*** GIVEN DATA Section Begins ***

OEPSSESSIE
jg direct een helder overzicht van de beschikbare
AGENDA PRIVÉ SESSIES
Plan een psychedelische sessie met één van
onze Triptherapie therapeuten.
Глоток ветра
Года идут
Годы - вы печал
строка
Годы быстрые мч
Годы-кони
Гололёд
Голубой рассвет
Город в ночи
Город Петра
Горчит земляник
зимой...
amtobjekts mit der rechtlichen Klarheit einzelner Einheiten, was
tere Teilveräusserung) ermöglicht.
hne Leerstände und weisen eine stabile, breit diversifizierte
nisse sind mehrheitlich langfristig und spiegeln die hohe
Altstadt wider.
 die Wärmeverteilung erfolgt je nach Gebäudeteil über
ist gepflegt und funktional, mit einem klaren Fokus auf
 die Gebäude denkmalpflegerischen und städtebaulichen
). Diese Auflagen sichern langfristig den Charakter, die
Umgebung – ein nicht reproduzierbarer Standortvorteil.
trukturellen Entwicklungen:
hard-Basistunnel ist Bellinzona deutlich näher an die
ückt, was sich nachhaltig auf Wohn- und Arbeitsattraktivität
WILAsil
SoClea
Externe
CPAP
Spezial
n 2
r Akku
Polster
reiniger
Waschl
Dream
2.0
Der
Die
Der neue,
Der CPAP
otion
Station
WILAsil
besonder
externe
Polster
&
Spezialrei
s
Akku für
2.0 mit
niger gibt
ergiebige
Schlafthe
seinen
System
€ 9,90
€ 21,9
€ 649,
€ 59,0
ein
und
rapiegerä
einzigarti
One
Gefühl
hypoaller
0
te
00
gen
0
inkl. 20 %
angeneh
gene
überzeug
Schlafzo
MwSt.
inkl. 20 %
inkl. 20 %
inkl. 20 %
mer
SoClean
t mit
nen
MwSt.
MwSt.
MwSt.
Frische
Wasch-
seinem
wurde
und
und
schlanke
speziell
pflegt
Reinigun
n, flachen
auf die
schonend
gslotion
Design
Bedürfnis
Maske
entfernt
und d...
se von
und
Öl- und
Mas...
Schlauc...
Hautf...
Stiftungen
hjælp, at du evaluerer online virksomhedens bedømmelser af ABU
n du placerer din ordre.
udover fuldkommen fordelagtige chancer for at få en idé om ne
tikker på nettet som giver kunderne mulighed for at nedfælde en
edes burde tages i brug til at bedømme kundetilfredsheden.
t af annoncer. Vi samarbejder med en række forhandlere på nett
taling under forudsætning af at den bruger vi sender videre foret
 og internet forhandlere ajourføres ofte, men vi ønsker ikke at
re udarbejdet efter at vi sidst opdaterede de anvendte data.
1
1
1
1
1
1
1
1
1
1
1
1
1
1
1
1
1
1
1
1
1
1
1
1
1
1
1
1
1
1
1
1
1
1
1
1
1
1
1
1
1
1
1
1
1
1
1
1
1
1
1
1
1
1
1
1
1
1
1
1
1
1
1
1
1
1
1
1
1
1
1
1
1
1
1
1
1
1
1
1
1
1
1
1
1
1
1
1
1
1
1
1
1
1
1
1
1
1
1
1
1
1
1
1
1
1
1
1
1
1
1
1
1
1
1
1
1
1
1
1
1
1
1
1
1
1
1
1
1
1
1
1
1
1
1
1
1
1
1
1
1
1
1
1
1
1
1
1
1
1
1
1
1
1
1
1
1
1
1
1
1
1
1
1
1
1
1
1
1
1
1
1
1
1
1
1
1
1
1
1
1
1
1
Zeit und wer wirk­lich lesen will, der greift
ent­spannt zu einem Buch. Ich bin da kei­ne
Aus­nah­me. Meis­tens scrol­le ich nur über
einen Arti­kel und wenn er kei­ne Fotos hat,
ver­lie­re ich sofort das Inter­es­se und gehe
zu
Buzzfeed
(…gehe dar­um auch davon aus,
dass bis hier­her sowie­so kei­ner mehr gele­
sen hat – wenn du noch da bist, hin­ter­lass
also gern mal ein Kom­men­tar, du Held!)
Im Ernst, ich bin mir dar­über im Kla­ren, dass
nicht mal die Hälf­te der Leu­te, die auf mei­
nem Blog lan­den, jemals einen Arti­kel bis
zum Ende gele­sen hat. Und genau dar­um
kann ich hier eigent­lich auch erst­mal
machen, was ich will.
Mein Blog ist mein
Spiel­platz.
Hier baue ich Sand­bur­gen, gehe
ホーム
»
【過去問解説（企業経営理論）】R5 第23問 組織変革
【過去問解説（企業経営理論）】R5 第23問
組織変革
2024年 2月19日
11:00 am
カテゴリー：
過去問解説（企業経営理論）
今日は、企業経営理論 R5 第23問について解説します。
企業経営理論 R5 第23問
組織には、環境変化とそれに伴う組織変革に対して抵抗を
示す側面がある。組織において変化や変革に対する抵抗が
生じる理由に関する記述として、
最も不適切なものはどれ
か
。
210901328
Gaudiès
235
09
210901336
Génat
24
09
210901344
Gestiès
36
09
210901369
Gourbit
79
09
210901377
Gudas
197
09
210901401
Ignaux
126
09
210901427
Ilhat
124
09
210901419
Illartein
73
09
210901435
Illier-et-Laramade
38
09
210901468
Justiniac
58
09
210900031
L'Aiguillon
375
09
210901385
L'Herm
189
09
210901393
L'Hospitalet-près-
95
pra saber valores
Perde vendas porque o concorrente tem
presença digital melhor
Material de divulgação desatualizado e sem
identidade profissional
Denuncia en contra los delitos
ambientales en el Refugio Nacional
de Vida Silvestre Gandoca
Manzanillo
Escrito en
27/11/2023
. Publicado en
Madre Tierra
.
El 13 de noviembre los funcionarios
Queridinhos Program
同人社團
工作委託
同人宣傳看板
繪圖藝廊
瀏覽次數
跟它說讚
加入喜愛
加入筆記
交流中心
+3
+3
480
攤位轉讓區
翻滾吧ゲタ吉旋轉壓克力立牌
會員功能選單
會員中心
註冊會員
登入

*** GIVEN DATA Section Ends ***

- [WHAT IS NEEDED] Return verbatim the lines of the listing above, from its first line through the line containing "ist gepflegt und", with both of those lines included.

- [OUTPUT FOR THIS TASK]
OEPSSESSIE
jg direct een helder overzicht van de beschikbare
AGENDA PRIVÉ SESSIES
Plan een psychedelische sessie met één van
onze Triptherapie therapeuten.
Глоток ветра
Года идут
Годы - вы печал
строка
Годы быстрые мч
Годы-кони
Гололёд
Голубой рассвет
Город в ночи
Город Петра
Горчит земляник
зимой...
amtobjekts mit der rechtlichen Klarheit einzelner Einheiten, was
tere Teilveräusserung) ermöglicht.
hne Leerstände und weisen eine stabile, breit diversifizierte
nisse sind mehrheitlich langfristig und spiegeln die hohe
Altstadt wider.
 die Wärmeverteilung erfolgt je nach Gebäudeteil über
ist gepflegt und funktional, mit einem klaren Fokus auf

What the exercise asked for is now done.